Academic research has shown that it can save a large acute hospital £500,000 a year by prompting faster treatment of patients whose condition is deteriorating.

In Dorset, doctors will be using iPod Touches or a PDA to receive the alerts. Shelley McIndoe, head of ICT, said: “This is our biggest capital project this year. The implementation costs are about £180,000.”

She expected VitalPAC to deliver reduced length of stay by avoiding complications in patients at risk of deterioration. It is being rolled out in surgery now and across the hospital over the course of 2011, she added.

She said: “We have been very impressed with the supplier which is one of the technologically aware and quick to act that we have worked with.
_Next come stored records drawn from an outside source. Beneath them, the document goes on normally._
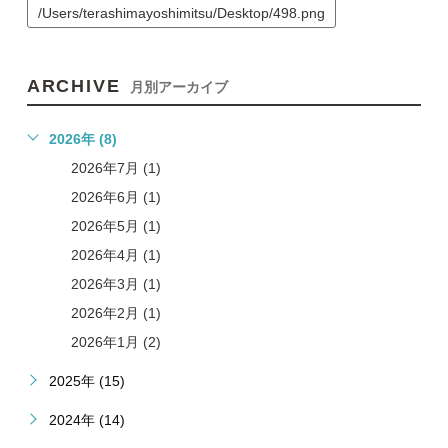
/Users/terashimayoshimitsu/Desktop/498.png
ARCHIVE
月別アーカイブ
2026年 (8)
2026年7月 (1)
2026年6月 (1)
2026年5月 (1)
2026年4月 (1)
2026年3月 (1)
2026年2月 (1)
2026年1月 (2)
2025年 (15)
2024年 (14)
By working to HL7 standards we have been able to deliver fast.”

Roger Killen, managing director of the Learning Clinic, said the system can be used also for cannula management and to manage assessments for venous thrombo-embolism.

Newer applications include bed management, with VitalPAC being used to track patients as they move around the hospital and infection control.

He told EHI: “When patients move wards, the first thing nurses do is record their vital signs. Using VitalPAC provides a way of tracking patients and, when linked to the bed management system, of managing beds as well.”

Nurses are now using the system to record warning signs of diarrhoeal illness by asking patients daily about their bowel movements. This has led to a dramatic decrease in hospital acquired infections such as norovirus and C. difficile, said Killen.

VitalPAC was developed in 2005/06 and has been commercially available since 2007. It is now implemented in around 20 UK trusts and has won several awards.